» THE PROBLEM
A letter-for-letter copy of the listing is required, with no pictures in it.
________________________
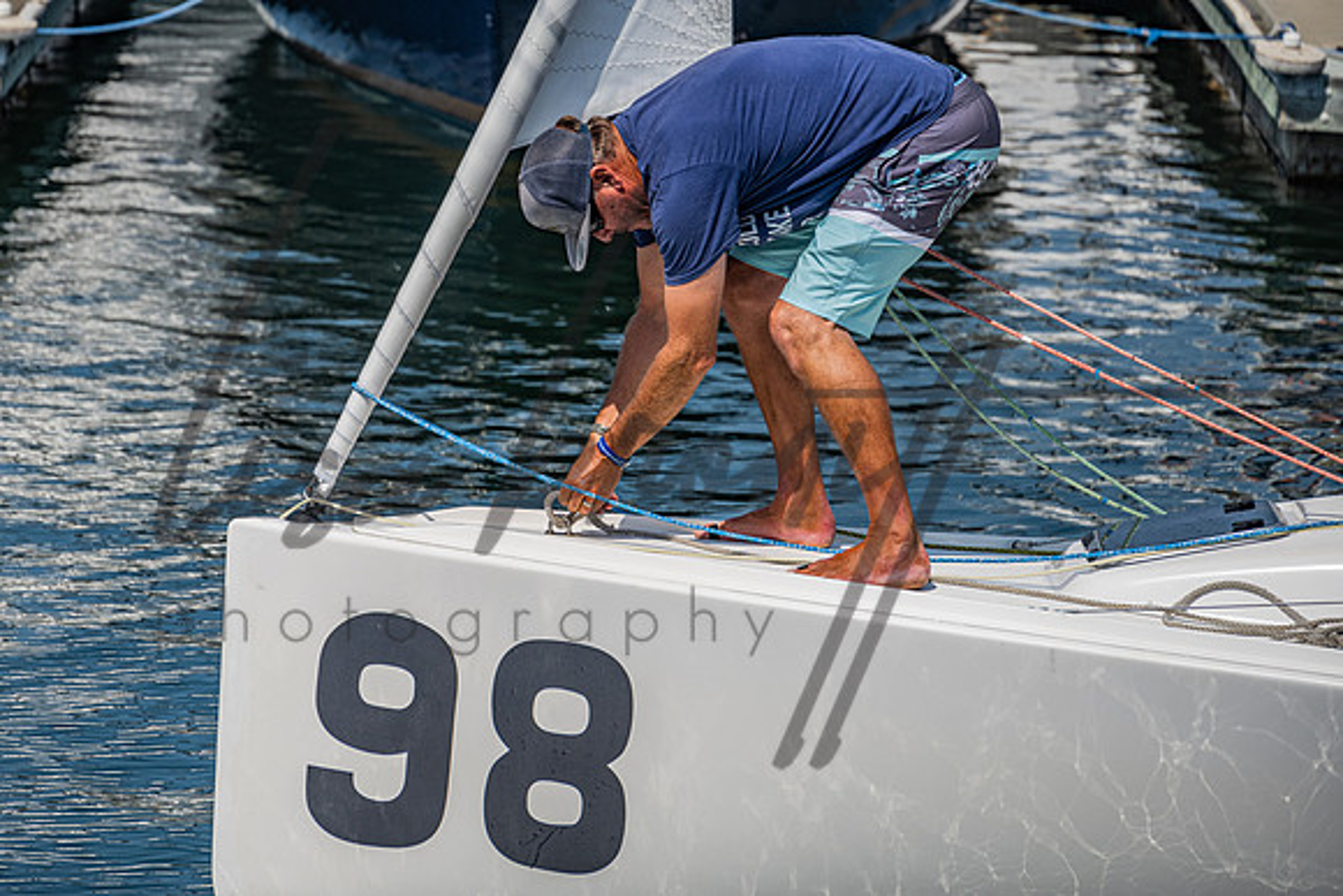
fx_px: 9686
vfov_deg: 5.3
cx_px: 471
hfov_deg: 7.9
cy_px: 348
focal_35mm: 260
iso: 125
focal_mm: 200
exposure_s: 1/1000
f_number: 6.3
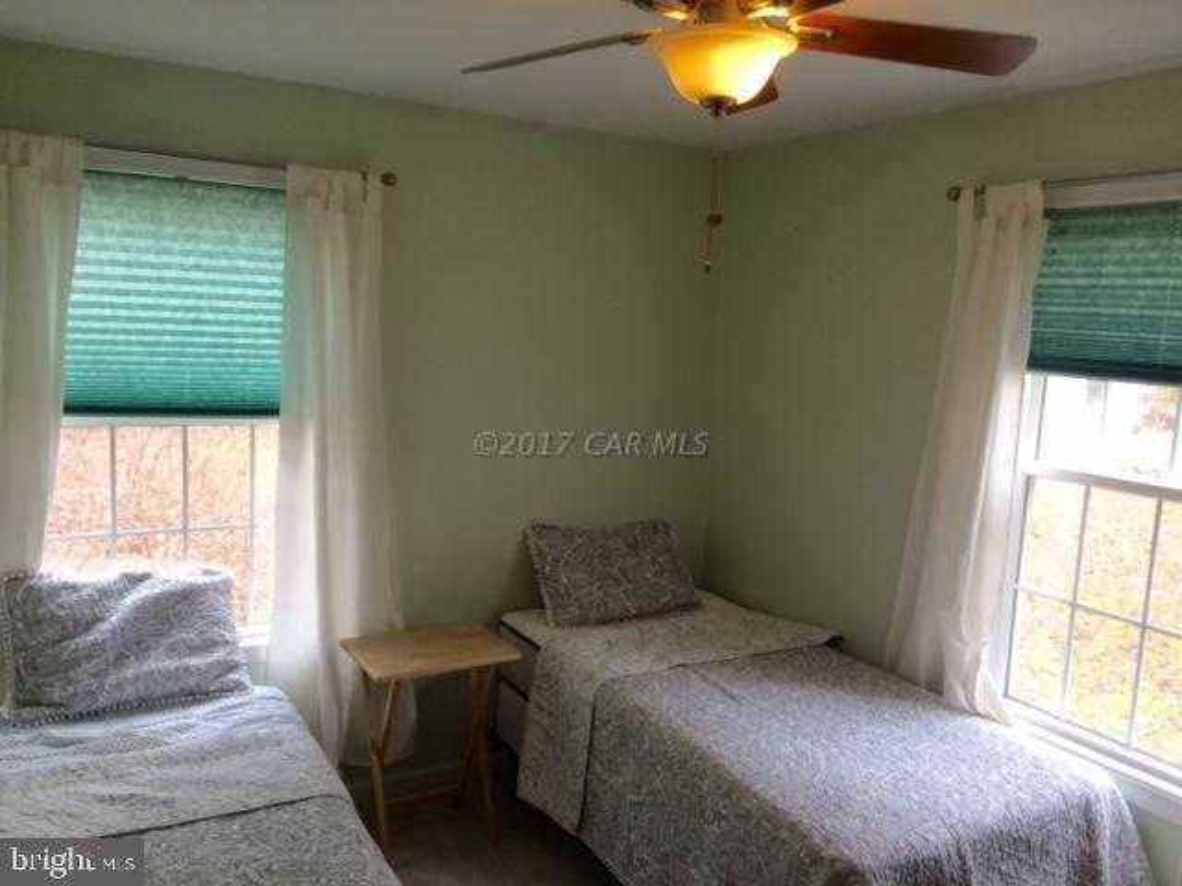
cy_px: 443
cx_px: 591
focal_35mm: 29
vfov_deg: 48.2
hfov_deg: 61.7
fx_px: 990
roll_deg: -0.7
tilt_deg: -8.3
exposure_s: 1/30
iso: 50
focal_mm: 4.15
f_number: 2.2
________________________
» ANSWER BELOW
fx_px: 9686
vfov_deg: 5.3
cx_px: 471
hfov_deg: 7.9
cy_px: 348
focal_35mm: 260
iso: 125
focal_mm: 200
exposure_s: 1/1000
f_number: 6.3
cy_px: 443
cx_px: 591
focal_35mm: 29
vfov_deg: 48.2
hfov_deg: 61.7
fx_px: 990
roll_deg: -0.7
tilt_deg: -8.3
exposure_s: 1/30
iso: 50
focal_mm: 4.15
f_number: 2.2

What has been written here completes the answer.